I’m thrilled about the fact that Colin Powell was the son of immigrants. That he was born in the South Bronx. That his father worked managing the transportation of clothing in Manhattan’s Garment District and that his mother worked as a tailor. They were originally from Jamaica.
As a student, he was mediocre. He was a C-student – according to his own revelation – at City College, where he studied Geology. It was there that he discovered the Army. He found what was right for him. What inspired him. What he was passionate about. His evolution from there on was rapid. He became the first African-American National Security Adviser. The first African-American Chairman of the Joint Chiefs of Staff. The first African-American Secretary of State.
For a time, he was the most popular man in America and was considering running for president.
It was a classic case of achieving the American dream in its most noble form.

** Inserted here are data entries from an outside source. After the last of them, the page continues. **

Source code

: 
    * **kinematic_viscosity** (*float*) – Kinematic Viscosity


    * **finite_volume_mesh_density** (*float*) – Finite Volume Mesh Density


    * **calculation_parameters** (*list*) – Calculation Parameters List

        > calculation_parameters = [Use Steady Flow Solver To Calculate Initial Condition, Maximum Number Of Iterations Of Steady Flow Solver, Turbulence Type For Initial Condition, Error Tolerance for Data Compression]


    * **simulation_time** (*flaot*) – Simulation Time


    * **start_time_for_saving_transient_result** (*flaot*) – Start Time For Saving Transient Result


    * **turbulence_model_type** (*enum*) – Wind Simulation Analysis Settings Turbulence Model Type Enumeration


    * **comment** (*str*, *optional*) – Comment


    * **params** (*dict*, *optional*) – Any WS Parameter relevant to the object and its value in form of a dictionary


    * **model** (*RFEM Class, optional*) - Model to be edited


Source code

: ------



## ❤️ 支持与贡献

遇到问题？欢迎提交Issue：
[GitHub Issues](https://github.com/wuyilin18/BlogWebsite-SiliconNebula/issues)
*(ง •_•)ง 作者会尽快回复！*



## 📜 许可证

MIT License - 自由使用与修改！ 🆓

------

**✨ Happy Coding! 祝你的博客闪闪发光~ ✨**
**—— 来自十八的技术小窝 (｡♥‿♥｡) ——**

From nowhere, he climbed to the highest rungs of the country’s leadership. It is not just that he achieved the American dream; his story differs from so many others in that he ‘paved the way’ for others. He tore down walls. He contributed to the creation of a more equal, just world.
And just as important: throughout his career, until his last moments on earth, he never forgot his parents. His origins. Who he was. His feet were firmly planted on the ground. He did not need crutches.
When President George W. Bush struggled to persuade the world that we needed to wage war on Iraq, he enlisted his esteemed Secretary of State, Colin Powell, to go to the United Nations to persuade everyone.
In his speech there, he said the following:
“My colleagues, every statement I make today is backed up by sources, solid sources. These are not assertions. What we’re giving you are facts and conclusions based on solid intelligence. I will cite some examples, and these are from human sources.”
When asked if Iraq had resumed a nuclear program, he replied: “There is no doubt in my mind.”
When he spoke at the UN, he was accompanied by two Greek-Americans: John Negroponte, the then U.S. ambassador to the United Nations, and George Tenet, then CIA Director.
It was a historical photograph. For him, however, the speech was a disaster. It turned out that it was based on false data.
This was the nightmare that followed him until the end of his life.
Powell wronged himself with what he did. It would have been better if he had just resigned. He had put his career above his values and paid the price for it.
Of course, this incident does not wipe out the successes of a lifetime.
Nor does it invalidate the fact that Colin Powell, the son of immigrants, was a great American, a great man, a faithful son, and an example to be imitated by all the children of immigrants.